La photographie comme rencontre
Toujours curieux des gens qui l’entourent, Gabor Szilasi aimait discuter, la photographie ne servant parfois que de prétexte à des rapports humains qu’il chérissait d’abord et avant tout. En 2021, à l’occasion d’une longue entrevue filmée pour Le Devoir, il avait posé plus de questions aux gens qui l’entouraient qu’il n’avait répondu à celles qu’on lui adressait.

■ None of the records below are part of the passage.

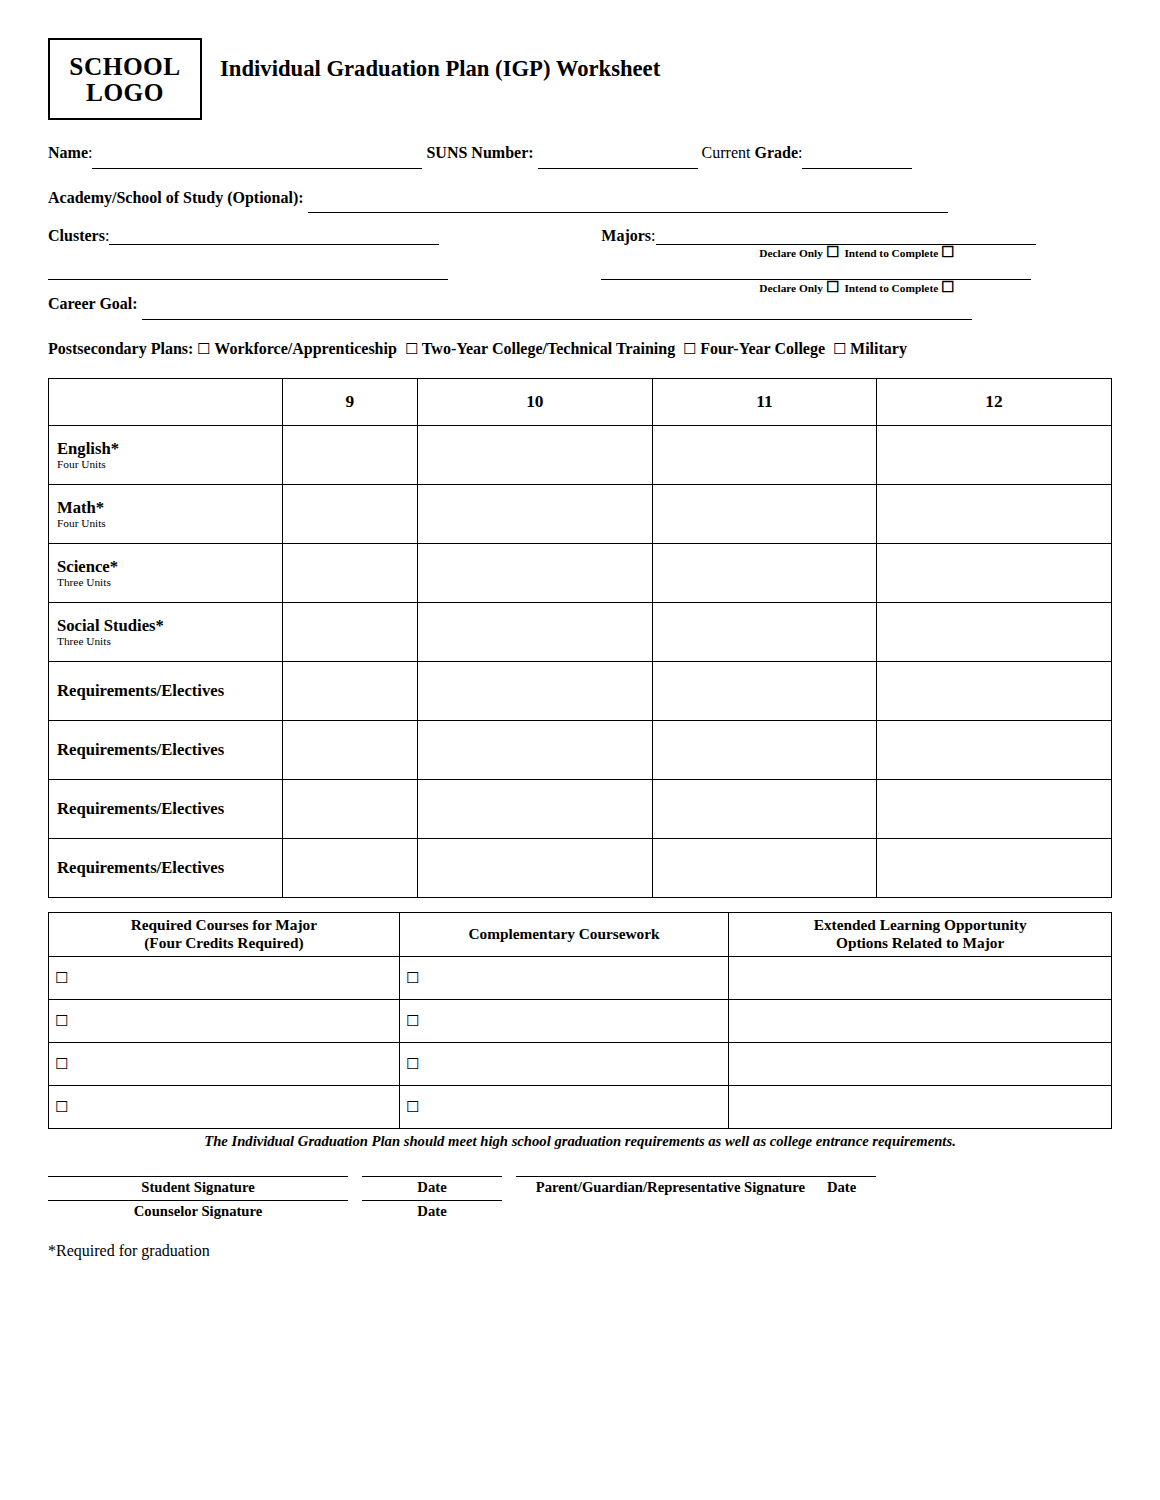SCHOOL
LOGO
Individual Graduation Plan (IGP) Worksheet
Name: SUNS Number: Current Grade:
Academy/School of Study (Optional):
Clusters:
Majors:
Declare Only ☐ Intend to Complete ☐
Declare Only ☐ Intend to Complete ☐
Career Goal:
Postsecondary Plans: ☐ Workforce/Apprenticeship ☐ Two-Year College/Technical Training ☐ Four-Year College ☐ Military
| | 9 | 10 | 11 | 12 |
| --- | --- | --- | --- | --- |
| English* Four Units | | | | |
| Math* Four Units | | | | |
| Science* Three Units | | | | |
| Social Studies* Three Units | | | | |
| Requirements/Electives | | | | |
| Requirements/Electives | | | | |
| Requirements/Electives | | | | |
| Requirements/Electives | | | | |
| Required Courses for Major (Four Credits Required) | Complementary Coursework | Extended Learning Opportunity Options Related to Major |
| --- | --- | --- |
| ☐ | ☐ | |
| ☐ | ☐ | |
| ☐ | ☐ | |
| ☐ | ☐ | |
The Individual Graduation Plan should meet high school graduation requirements as well as college entrance requirements.
Student Signature
Date
Parent/Guardian/Representative Signature Date
Counselor Signature
Date
*Required for graduation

Pendant des décennies, Gabor Szilasi a suivi de près la scène des arts visuels à Montréal, participant à quantité de manifestations. La photographie, pour lui, était un moyen privilégié d’aller vers l’autre, une sorte de passeport commode capable d’ouvrir la porte à des rencontres, de susciter un dialogue. Même au crépuscule de son existence, avant d’être cloué à un lit par la maladie, il conservait cette étonnante curiosité devant le monde.
Au fil d’une œuvre gigantesque qui dépasse les 100 000 images, il a su rendre compte de son époque avec une clarté et une humanité rare. Ses photographies, à la fois habitées par une esthétique et un sens social fort, sont aujourd’hui conservées dans les principales institutions muséales du pays, dont le Musée des beaux-arts du Canada et le Musée des beaux-arts de Montréal.
Szilasi fut par ailleurs un pédagogue apprécié par beaucoup d’étudiants, tout en n’étant jamais complaisant envers eux. Il a enseigné durant de longues années la photographie au cégep du Vieux Montréal ainsi qu’à l’Université Concordia, transmettant son savoir à des générations de photographes.
En 2021, la réalisatrice Joannie Lafrenière lui a consacré, sous le titre de Gabor, un documentaire imaginatif. Les reconnaissances à son endroit se sont multipliées au fil des années. Même les Postes canadiennes lui ont rendu hommage.
Reconnu par ses pairs, loué pour sa grande gentillesse et sa générosité, Gabor Szilasi reçut de nombreuses distinctions, dont le prix Paul-Émile Borduas et le Prix du Gouverneur général en arts visuels, ainsi que le titre de compagnon des arts et des lettres du Québec. Tout cela récompensait un engagement artistique profond et constant.